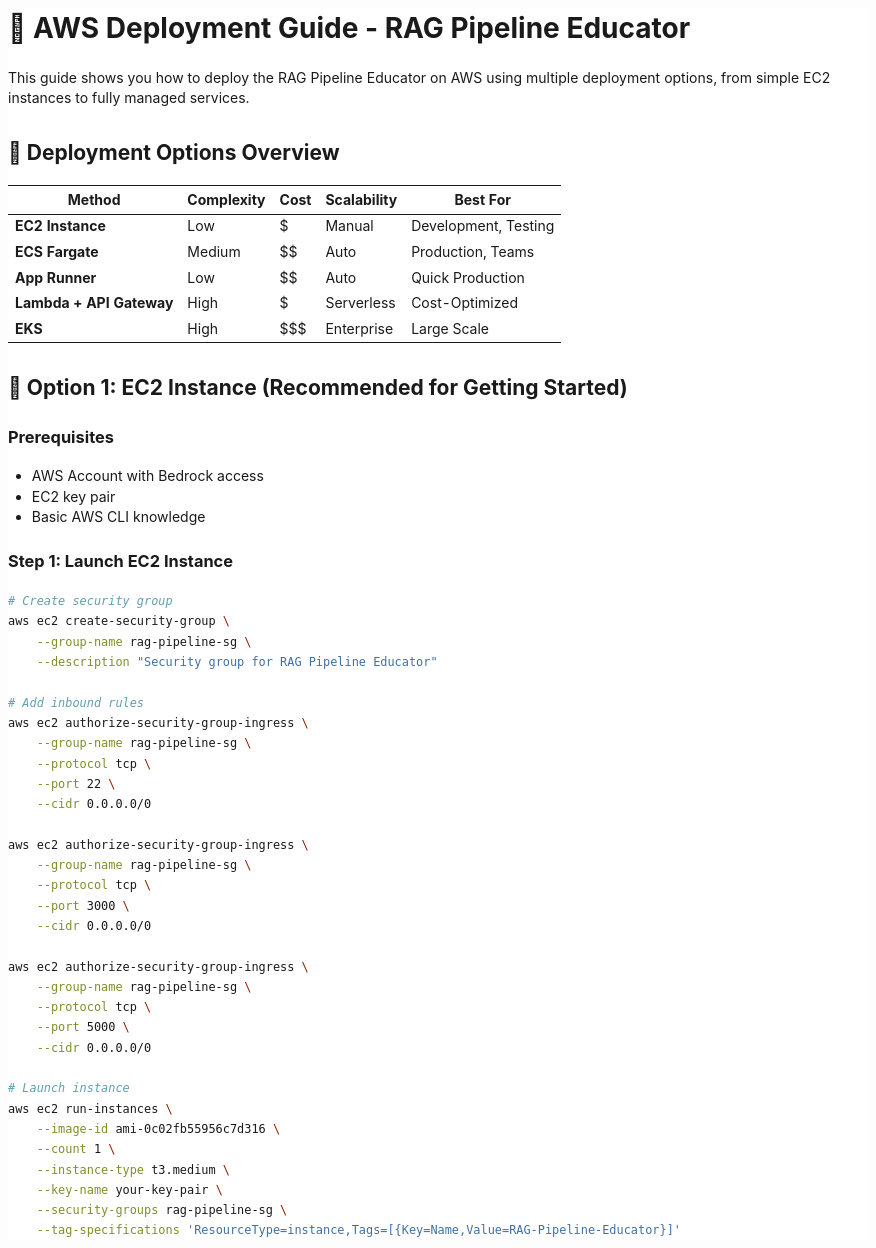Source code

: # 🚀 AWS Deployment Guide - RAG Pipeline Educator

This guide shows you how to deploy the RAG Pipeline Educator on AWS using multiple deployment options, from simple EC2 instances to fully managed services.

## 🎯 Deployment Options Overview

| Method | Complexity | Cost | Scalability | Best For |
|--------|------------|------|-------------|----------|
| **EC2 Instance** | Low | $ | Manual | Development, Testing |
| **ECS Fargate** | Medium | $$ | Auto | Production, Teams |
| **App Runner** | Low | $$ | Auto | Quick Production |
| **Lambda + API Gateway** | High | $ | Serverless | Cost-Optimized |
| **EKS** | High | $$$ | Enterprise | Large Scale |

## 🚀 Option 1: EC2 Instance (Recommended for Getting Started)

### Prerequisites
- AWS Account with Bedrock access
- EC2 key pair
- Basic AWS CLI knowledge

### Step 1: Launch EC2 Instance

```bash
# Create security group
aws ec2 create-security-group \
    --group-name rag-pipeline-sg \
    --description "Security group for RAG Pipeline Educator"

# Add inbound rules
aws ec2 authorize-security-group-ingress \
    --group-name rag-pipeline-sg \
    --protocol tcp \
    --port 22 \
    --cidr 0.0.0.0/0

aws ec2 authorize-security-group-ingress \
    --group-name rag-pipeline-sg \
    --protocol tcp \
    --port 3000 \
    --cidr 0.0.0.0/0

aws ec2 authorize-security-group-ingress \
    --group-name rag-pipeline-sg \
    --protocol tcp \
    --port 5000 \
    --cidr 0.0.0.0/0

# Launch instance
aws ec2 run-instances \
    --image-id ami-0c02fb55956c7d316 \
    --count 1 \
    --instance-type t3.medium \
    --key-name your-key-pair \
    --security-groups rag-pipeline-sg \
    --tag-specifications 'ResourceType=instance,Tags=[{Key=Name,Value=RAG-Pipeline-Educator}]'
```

---------------

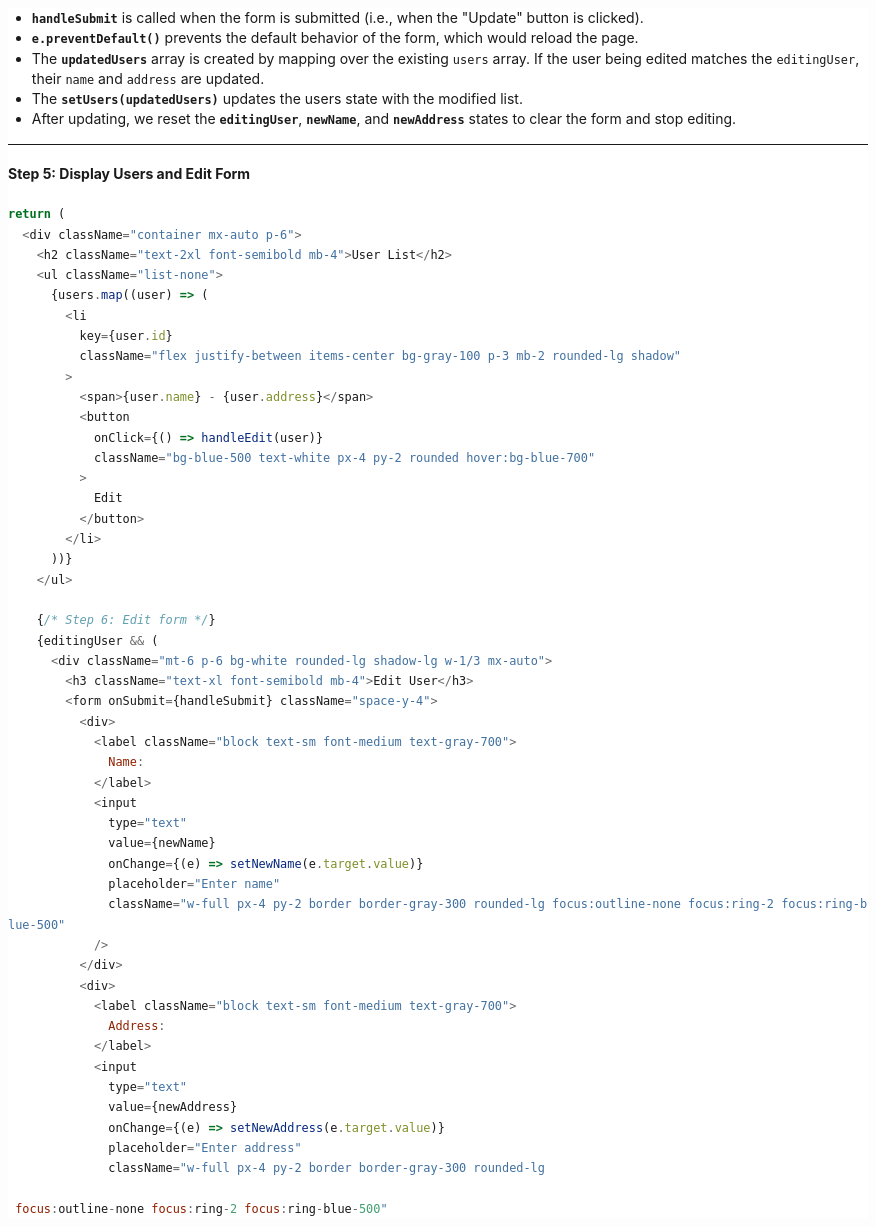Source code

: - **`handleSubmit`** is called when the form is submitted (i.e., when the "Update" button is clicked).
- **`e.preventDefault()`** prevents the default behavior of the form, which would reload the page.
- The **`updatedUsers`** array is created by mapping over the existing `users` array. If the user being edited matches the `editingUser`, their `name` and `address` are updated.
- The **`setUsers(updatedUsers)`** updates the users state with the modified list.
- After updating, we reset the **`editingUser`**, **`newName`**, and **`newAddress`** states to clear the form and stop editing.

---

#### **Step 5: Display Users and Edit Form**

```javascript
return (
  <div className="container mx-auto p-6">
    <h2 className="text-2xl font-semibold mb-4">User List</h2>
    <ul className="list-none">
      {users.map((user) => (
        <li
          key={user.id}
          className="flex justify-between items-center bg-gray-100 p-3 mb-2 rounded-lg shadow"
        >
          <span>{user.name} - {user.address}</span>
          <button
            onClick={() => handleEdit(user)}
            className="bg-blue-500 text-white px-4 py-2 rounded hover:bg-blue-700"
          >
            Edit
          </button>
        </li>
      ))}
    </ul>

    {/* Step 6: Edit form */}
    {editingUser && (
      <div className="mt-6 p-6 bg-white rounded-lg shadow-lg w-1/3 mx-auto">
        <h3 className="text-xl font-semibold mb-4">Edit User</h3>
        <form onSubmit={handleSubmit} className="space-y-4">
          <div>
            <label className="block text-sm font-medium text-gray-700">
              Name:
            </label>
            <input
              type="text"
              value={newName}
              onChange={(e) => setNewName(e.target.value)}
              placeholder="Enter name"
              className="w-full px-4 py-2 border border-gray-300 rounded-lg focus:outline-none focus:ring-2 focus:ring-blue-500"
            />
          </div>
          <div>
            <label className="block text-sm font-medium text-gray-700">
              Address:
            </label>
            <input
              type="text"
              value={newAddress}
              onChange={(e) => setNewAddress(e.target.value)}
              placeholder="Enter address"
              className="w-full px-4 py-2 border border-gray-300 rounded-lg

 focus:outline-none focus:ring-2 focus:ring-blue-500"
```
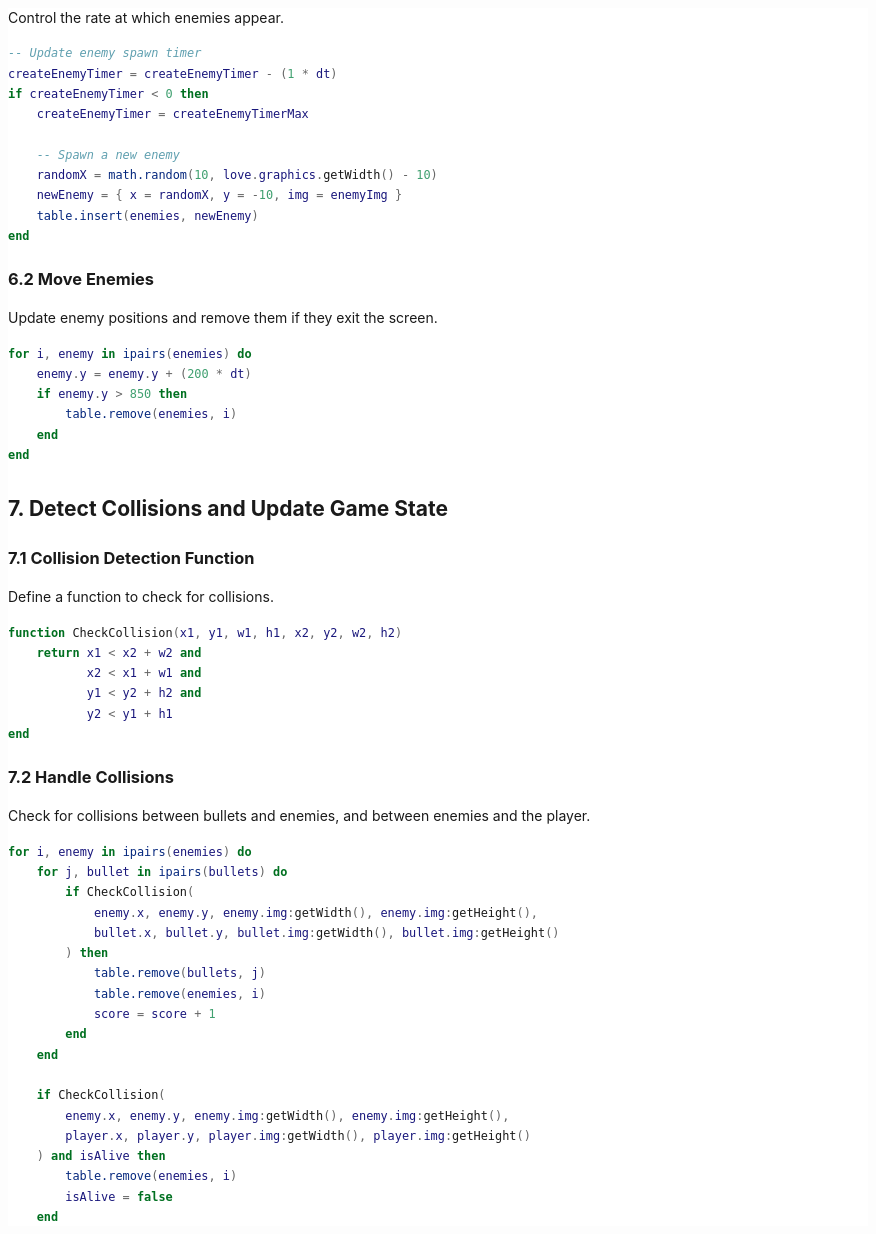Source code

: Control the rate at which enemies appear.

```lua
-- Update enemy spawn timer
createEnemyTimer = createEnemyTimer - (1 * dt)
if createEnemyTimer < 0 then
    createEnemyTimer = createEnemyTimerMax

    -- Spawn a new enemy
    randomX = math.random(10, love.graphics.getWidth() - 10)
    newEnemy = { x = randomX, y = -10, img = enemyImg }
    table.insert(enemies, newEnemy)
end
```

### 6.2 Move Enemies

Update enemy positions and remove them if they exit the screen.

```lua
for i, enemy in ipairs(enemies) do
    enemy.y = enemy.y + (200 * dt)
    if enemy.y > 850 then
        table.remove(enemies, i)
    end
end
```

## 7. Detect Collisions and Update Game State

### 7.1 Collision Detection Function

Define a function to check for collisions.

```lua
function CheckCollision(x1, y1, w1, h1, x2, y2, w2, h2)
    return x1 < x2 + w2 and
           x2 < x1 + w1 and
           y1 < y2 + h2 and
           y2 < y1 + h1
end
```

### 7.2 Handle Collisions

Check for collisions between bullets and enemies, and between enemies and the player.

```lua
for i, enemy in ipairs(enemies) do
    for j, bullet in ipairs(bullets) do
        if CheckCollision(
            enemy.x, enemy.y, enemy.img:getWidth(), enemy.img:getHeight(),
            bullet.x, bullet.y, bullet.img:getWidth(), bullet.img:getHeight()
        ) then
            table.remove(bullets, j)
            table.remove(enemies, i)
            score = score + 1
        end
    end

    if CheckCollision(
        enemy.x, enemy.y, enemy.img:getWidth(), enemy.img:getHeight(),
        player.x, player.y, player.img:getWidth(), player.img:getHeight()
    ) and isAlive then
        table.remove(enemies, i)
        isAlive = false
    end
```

---------------

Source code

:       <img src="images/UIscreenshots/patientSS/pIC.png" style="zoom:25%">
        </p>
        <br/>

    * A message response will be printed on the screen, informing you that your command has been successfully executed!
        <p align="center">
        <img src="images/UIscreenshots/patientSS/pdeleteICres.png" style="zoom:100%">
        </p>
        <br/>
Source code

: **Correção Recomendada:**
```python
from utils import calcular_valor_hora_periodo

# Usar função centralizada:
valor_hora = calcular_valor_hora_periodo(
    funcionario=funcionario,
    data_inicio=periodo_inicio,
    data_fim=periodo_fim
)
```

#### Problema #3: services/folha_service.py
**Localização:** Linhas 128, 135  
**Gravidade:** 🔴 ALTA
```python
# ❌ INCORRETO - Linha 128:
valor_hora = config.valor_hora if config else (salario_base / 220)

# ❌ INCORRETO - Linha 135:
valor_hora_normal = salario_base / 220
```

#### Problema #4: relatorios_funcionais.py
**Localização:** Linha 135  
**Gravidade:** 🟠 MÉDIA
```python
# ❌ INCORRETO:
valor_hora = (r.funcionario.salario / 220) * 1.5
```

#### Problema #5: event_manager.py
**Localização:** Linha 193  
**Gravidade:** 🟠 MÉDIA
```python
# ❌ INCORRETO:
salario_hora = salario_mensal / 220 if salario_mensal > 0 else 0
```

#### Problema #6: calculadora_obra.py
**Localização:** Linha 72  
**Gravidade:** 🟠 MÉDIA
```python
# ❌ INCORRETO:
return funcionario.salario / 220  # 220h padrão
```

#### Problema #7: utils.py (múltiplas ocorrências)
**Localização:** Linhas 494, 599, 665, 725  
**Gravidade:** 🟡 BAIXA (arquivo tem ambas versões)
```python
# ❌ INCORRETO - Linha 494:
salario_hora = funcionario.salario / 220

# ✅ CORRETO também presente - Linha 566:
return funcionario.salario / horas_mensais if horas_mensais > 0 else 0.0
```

---------------

• [What you are asked to do]:
Give the number of lines in the entries that contain "outline", and add nothing.

• [Completed task]:
2